Bringing death upon the family.
My beloved parents are in town visiting at the moment and we had a very nice weekend seeing movies and drinking cocktails and pretending that the dog could talk and other such highbrow activities thankyou for asking.
Yesterday in a moment of downtime we watched a gripping documentary about the Boxing Day tsunami and the following conversation ensued:
Mum: Did you know there was this little girl holidaying in Thailand who saw the waters recede and instantly said to her mother 'Mum, we have to run, there's a tsunami'?
Me: No.
Mum: She'd just been studying tsunamis in school. So it was this incredible coincidence.
Me: Did her mum believe her?
Mum: Oh yes, no questions asked. She simply gathered everyone and started running. Not one point did she scoff and dismiss it as nonsense.
Me: Like you would have done if it was me.
Mum: That's right. If it was you I would have told you to stop being stupid and pass me the sunscreen.
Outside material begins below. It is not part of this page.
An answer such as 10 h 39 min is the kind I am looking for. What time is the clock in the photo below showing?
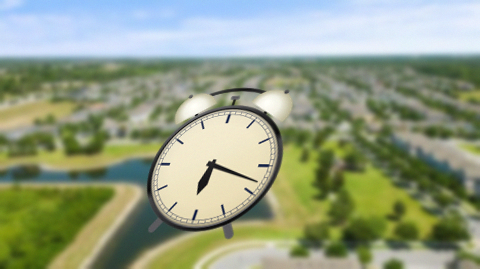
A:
6 h 18 min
Me: ...So what you're saying is that if it was me, we'd all be dead.
Mum: I suppose so, yes.
Me: Nice.
Dad: You probably wouldn't have listened properly in school to absorb the information anyway.
Me: Thanks a lot.
Mum: Right. You would have been thinking about what you were going to eat next.
Dad: Or which boy you had a crush on.
Me: No, I get it. I've killed us all due to my short attention span and basic shallow nature. Cheers.
Mum: Oh, come on. You know we're simply telling it like it is.
Comments
Lazy bloody parents.
Would they have laughed or cringed?
Do you pretend the dog can only talk after family cocktails? I like the family contribution, I can imagine what you were pretending Bob was saying, and the voice you all thought she had
On the other hand, if the tsunami had've been a dinosaur stampede, man, I'd have that shit so sorted. There'd be Swedish tourists up coconut palms as far as the eye could see.
Wait, it took you this long?
The whole concept of being on a tropical island holiday with just my folks is beyond me, I'm afraid.
But that comment, oh yeah. Might I also add, if the dinosaurs had been travelling in pyramids, 8-year-old me would have been well able to assist Marmalade. I would have had that sitch scoped, man.